RAY_REMOTE(&Counter::Increment, CreateCounter);

// Create an actor from this class.
// `ray::Actor` takes a factory method that can produce
// a `Counter` object. Here, we pass `Counter`'s factory function
// as the argument.
auto counter = ray::Actor(CreateCounter).Remote();

Use ray list actors from State API to see actors states:

# This API is only available when you install Ray with `pip install "ray[default]"`.
ray list actors

======== List: 2023-05-25 10:10:50.095099 ========
Stats:
------------------------------
Total: 1

Table:
------------------------------
    ACTOR_ID                          CLASS_NAME    STATE      JOB_ID  NAME    NODE_ID                                                     PID  RAY_NAMESPACE
 0  9e783840250840f87328c9f201000000  Counter       ALIVE    01000000          13a475571662b784b4522847692893a823c78f1d3fd8fd32a2624923  38906  ef9de910-64fb-4575-8eb5-50573faa3ddf

Specifying required resources#

Specify resource requirements in actors.

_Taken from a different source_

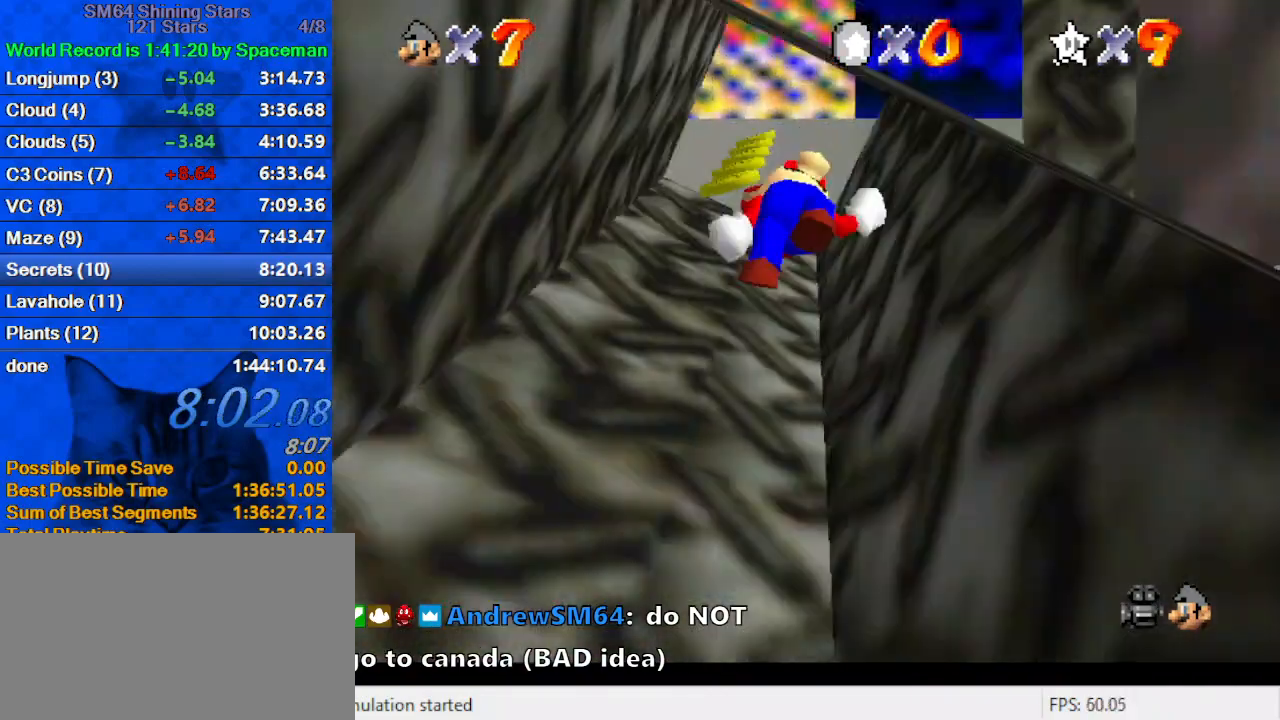
{"keys": [], "events": [[67, "down", "up"], [67, "shift", "up"], [167, "left", "down"], [167, "shift", "down"], [200, "up", "down"], [433, "shift", "up"], [433, "up", "up"], [500, "left", "up"]]}
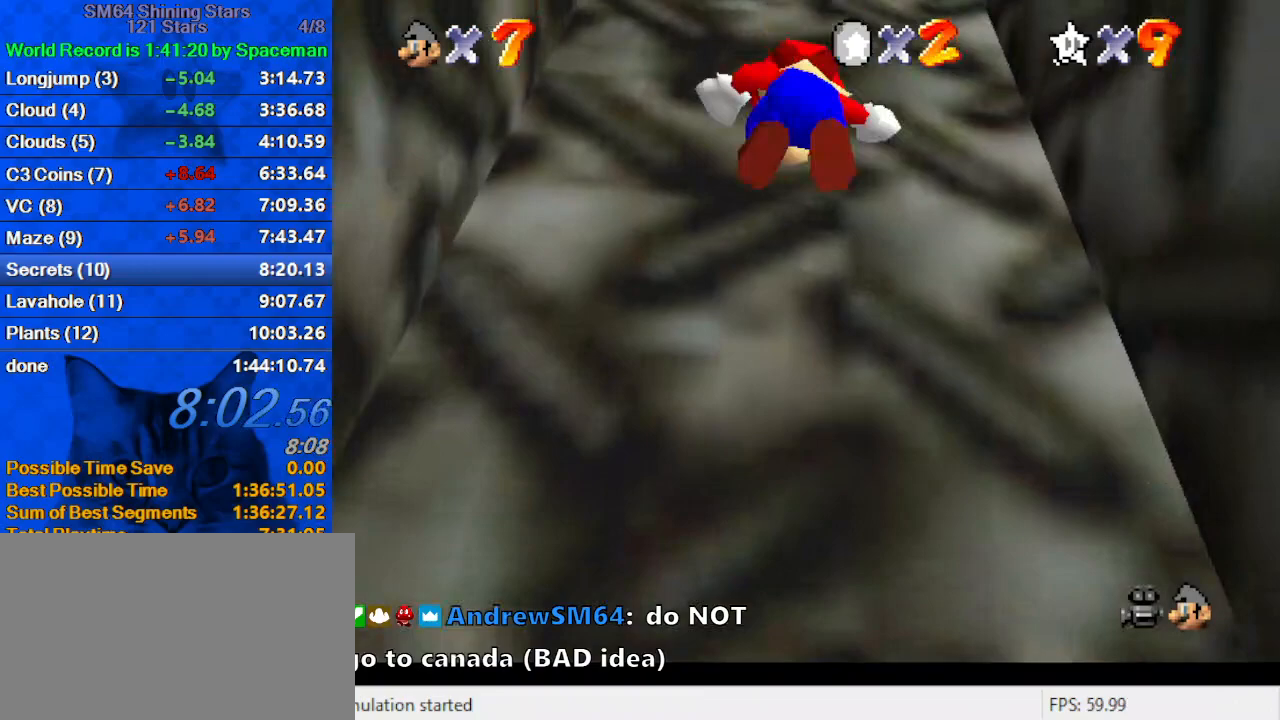
{"keys": ["left", "shift", "up"], "events": [[33, "down", "down"], [33, "right", "down"], [33, "shift", "down"], [233, "shift", "up"], [333, "down", "up"], [367, "right", "up"], [400, "left", "down"], [400, "shift", "down"], [467, "up", "down"]]}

See Specifying Task or Actor Resource Requirements for more details.

Python

# Specify required resources for an actor.
@ray.remote(num_cpus=2, num_gpus=0.5)
class Actor:
    pass

Java

// Specify required resources for an actor.
Ray.actor(Counter::new).setResource("CPU", 2.0).setResource("GPU", 0.5).remote();

C++

// Specify required resources for an actor.
ray::Actor(CreateCounter).SetResource("CPU", 2.0).SetResource("GPU", 0.5).Remote();

Calling the actor#

You can interact with the actor by calling its methods with the remote operator. You can then call get on the object ref to retrieve the actual value.

Python

# Call the actor.
obj_ref = counter.increment.remote()
print(ray.get(obj_ref))

Java

// Call the actor.
ObjectRef<Integer> objectRef = counter.task(&Counter::increment).remote();
Assert.assertTrue(objectRef.get() == 1);

C++

// Call the actor.
auto object_ref = counter.Task(&Counter::increment).Remote();
assert(*object_ref.Get() == 1);

Methods called on different actors execute in parallel, and methods called on the same actor execute serially in the order you call them. Methods on the same actor share state with one another, as shown below.

Python

# Create ten Counter actors.
counters = [Counter.remote() for _ in range(10)]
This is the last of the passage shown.